Bu kitabı bana önerilmesiyle okumaya başladım. Sonra yorumlarına baktığımdaysa insanların ya çok sevdiğini ya da çok saçma bulduğunu gördüm. Açıkçası oranlama yaparsak ben de saçma bulan taraftayım. Tabi bütün kitaplarını okumadan da bu konuda kesin karar veremiyorum. Sonlarına doğru daha eğlenceli olsa da başlarında gerçekten sıkıldığımı söylemeliyim ve yazarın amacını da tam olarak anlayamadığımı düşünüyorum. Oluşturduğu yeni evrenle dünyamızı mı eleştiriyor, yeni bir evrenle insanların ufkunu mu genişletmeye çalışıyor yoksa sadece farklı dünyalara mı götürmeyi amaçlıyor anlayabilmiş değilim doğrusu.

**Hedef**
Kitap yorumunda, yazarın amacı için hangi olasılıklar sıralanıyor? Hepsini listeleyin. Bu malzemenin kitap yorumuyla hiçbir ilgisi yoktur.

**Kayıtlı satırlar**
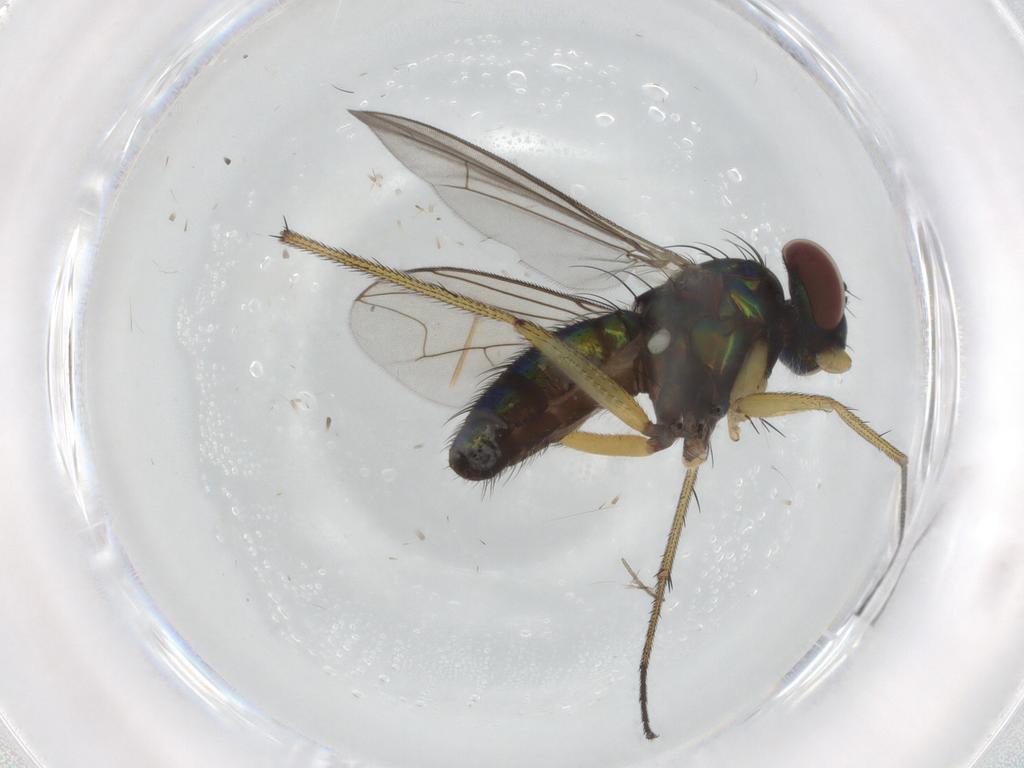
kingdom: Animalia
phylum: Arthropoda
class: Insecta
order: Diptera
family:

**Bu görevin sonucu**
- Oluşturduğu yeni evrenle dünyamızı eleştirmek
- Yeni bir evrenle insanların ufkunu genişletmek
- Okuru sadece farklı dünyalara götürmek